In 2015, President Trump announced a transgender ban for the military (where 15,000 transgender troops serve). The House voted to block the ban, and it currently applies only to new recruits. It went into effect in June.

“Transgender” is one of seven words that the Centers for Disease Control and Prevention is not to use. Federal prisons are to house people according to their sex at birth.

The Department of Housing and Urban Development announced in May that it is gutting regulations prohibiting discrimination against transgender people in homeless shelters and other government funded housing.

As of Feb. 18, the Department of Education may dismiss complaints based solely on gender identity.

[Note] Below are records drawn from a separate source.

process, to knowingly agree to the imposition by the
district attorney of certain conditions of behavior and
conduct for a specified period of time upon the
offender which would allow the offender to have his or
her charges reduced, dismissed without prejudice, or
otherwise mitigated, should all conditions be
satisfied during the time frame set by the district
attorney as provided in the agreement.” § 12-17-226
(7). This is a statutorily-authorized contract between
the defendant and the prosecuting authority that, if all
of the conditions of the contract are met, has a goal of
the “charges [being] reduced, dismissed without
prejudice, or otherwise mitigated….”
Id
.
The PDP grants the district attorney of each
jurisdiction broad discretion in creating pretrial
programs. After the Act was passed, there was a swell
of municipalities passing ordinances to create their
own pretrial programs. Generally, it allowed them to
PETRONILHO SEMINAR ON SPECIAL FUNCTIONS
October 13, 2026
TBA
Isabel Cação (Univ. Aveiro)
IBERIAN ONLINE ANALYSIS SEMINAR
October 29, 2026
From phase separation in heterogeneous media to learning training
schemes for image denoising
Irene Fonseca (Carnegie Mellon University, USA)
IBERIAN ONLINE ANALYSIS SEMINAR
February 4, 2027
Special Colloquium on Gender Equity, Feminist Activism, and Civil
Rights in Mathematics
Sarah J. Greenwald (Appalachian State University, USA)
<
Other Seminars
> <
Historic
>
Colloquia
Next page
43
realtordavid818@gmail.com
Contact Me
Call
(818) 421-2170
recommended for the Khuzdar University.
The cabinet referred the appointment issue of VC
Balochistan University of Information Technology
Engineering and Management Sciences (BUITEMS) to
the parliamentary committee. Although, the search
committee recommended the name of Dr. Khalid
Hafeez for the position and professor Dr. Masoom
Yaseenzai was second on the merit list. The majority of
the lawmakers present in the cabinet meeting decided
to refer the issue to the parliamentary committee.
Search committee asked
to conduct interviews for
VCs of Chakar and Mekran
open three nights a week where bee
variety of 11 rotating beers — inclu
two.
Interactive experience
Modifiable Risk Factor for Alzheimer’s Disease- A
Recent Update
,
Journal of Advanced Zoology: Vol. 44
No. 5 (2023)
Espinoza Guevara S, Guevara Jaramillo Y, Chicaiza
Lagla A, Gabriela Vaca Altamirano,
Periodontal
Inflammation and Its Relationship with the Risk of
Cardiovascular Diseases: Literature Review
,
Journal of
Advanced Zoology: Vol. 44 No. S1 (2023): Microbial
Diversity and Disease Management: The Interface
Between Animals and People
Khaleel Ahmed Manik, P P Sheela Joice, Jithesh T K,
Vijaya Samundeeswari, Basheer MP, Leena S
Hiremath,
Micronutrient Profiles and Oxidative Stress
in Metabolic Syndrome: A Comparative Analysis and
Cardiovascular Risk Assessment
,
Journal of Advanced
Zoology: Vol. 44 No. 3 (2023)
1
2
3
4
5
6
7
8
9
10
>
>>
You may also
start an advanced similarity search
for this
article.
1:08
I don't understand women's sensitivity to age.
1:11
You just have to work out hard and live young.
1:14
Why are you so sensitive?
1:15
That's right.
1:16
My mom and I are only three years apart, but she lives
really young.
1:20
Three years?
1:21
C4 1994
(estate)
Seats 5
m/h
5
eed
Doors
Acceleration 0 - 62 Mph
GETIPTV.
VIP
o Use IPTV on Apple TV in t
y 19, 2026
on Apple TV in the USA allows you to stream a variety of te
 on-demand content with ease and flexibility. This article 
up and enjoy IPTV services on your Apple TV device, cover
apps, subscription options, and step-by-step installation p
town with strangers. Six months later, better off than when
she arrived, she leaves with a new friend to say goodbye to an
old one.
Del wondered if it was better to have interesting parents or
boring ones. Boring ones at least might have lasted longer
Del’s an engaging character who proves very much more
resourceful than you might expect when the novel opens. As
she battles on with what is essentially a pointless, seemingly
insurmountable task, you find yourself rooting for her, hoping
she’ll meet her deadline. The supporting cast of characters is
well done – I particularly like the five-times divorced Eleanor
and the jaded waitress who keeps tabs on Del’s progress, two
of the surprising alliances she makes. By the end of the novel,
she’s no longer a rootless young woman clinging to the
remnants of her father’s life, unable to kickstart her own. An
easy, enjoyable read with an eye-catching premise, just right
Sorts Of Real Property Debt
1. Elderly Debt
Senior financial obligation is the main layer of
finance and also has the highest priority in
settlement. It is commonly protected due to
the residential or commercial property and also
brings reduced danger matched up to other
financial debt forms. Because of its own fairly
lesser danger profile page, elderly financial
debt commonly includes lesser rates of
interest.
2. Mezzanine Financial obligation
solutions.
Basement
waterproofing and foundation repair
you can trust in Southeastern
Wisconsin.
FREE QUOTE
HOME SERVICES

As of Aug. 10, the Department of Labor will grant exemptions to federal contractors with religious objections to compliance with protections of transgender people against discrimination.

Such is the rolling back of gains for transgender citizens under the Obama administration.

Transgender people have made notable gains in support for their protections against discrimination in the court of public opinion, but in the current proposals and policies of governmental institutions and businesses, those questions that no one should have to ask remain relevant. Let’s hope that our commitment to fairness in Danville is up to the challenge.